EXERCISE BRIEF:
For each line in the data below that holds "manage", return a copy.

---- ENTRIES SUPPLIED

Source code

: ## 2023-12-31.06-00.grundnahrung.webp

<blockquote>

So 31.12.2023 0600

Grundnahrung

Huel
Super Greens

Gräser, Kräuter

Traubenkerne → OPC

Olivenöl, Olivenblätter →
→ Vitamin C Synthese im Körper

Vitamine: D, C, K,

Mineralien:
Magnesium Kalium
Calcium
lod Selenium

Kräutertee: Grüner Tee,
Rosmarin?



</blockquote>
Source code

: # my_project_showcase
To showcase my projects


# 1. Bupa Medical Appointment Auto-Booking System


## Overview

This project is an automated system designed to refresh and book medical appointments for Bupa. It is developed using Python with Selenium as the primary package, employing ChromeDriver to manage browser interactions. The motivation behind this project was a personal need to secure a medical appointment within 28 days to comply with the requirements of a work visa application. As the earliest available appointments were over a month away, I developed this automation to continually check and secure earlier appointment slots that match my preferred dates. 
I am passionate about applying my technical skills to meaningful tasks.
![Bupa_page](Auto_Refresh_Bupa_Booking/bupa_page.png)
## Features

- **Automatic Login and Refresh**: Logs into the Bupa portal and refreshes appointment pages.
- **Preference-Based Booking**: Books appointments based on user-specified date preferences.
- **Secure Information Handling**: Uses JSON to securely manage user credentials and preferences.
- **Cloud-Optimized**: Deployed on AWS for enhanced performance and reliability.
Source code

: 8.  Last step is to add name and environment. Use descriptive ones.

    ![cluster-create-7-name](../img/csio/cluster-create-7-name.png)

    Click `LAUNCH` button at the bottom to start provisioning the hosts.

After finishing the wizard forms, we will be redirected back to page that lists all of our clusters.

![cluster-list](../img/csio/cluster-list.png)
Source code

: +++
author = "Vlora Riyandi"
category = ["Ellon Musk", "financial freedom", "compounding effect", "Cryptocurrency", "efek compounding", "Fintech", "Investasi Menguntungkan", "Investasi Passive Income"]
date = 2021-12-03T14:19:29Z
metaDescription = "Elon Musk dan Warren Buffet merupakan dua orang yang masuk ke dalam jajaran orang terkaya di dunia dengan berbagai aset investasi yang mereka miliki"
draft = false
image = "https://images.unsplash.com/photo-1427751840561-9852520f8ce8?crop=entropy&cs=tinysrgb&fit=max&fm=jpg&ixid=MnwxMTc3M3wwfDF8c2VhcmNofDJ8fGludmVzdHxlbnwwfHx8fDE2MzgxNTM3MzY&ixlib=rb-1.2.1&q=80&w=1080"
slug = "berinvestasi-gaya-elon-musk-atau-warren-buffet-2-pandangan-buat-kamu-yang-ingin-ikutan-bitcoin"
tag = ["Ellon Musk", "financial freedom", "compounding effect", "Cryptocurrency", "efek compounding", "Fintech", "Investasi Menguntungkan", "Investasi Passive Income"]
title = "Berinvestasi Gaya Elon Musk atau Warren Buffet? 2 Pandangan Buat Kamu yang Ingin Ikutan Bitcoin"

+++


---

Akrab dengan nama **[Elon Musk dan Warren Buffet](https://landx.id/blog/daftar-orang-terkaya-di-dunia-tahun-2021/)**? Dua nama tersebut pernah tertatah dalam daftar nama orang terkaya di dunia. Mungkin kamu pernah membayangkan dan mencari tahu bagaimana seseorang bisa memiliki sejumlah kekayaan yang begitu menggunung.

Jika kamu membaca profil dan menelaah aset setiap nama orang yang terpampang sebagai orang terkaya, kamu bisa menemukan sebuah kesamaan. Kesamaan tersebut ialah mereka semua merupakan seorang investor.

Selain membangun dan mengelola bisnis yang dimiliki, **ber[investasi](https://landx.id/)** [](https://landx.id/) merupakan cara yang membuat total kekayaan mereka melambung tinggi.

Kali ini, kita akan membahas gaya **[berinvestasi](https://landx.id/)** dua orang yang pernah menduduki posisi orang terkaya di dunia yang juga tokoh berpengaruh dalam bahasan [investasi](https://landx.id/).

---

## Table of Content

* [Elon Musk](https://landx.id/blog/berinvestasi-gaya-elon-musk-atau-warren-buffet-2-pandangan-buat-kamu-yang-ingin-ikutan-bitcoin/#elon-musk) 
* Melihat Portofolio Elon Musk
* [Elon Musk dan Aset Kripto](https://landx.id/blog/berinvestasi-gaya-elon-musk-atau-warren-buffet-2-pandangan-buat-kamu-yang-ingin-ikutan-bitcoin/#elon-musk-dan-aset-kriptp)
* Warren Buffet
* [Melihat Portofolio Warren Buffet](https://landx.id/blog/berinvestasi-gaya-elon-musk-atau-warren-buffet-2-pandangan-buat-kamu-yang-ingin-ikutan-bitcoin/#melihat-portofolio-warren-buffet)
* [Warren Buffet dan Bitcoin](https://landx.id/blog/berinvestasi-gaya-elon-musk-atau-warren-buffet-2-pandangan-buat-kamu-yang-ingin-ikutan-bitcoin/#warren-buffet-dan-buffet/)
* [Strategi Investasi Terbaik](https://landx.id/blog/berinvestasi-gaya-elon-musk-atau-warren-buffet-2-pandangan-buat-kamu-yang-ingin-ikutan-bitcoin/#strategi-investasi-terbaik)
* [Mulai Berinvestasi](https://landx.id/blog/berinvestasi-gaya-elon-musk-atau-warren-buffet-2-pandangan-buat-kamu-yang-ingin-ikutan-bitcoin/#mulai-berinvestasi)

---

--------

SOLUTION FOR THIS TASK:
This project is an automated system designed to refresh and book medical appointments for Bupa. It is developed using Python with Selenium as the primary package, employing ChromeDriver to manage browser interactions. The motivation behind this project was a personal need to secure a medical appointment within 28 days to comply with the requirements of a work visa application. As the earliest available appointments were over a month away, I developed this automation to continually check and secure earlier appointment slots that match my preferred dates. 
- **Secure Information Handling**: Uses JSON to securely manage user credentials and preferences.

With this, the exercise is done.